*PROMPT*: Reproduce the listing below character for character, keeping every line in its original order and form.

*RECORDS SUPPLIED*:

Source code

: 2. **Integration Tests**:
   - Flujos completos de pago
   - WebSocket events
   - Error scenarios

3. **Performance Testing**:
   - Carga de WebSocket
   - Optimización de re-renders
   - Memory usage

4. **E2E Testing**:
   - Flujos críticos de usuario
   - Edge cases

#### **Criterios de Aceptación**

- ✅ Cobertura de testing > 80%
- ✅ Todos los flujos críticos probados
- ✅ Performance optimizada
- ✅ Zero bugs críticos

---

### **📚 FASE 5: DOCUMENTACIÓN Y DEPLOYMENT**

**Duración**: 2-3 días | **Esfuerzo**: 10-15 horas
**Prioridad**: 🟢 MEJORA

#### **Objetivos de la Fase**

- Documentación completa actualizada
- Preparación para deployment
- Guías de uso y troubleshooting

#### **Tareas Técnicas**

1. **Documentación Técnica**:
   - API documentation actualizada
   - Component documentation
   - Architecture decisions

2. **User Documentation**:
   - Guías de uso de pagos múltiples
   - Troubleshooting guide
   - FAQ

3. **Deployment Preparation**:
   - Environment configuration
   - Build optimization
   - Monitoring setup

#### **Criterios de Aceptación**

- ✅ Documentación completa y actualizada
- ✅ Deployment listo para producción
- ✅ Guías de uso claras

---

*ANSWER TO THE PROBLEM*:
Source code

: 2. **Integration Tests**:
   - Flujos completos de pago
   - WebSocket events
   - Error scenarios

3. **Performance Testing**:
   - Carga de WebSocket
   - Optimización de re-renders
   - Memory usage

4. **E2E Testing**:
   - Flujos críticos de usuario
   - Edge cases

#### **Criterios de Aceptación**

- ✅ Cobertura de testing > 80%
- ✅ Todos los flujos críticos probados
- ✅ Performance optimizada
- ✅ Zero bugs críticos

---

### **📚 FASE 5: DOCUMENTACIÓN Y DEPLOYMENT**

**Duración**: 2-3 días | **Esfuerzo**: 10-15 horas
**Prioridad**: 🟢 MEJORA

#### **Objetivos de la Fase**

- Documentación completa actualizada
- Preparación para deployment
- Guías de uso y troubleshooting

#### **Tareas Técnicas**

1. **Documentación Técnica**:
   - API documentation actualizada
   - Component documentation
   - Architecture decisions

2. **User Documentation**:
   - Guías de uso de pagos múltiples
   - Troubleshooting guide
   - FAQ

3. **Deployment Preparation**:
   - Environment configuration
   - Build optimization
   - Monitoring setup

#### **Criterios de Aceptación**

- ✅ Documentación completa y actualizada
- ✅ Deployment listo para producción
- ✅ Guías de uso claras

---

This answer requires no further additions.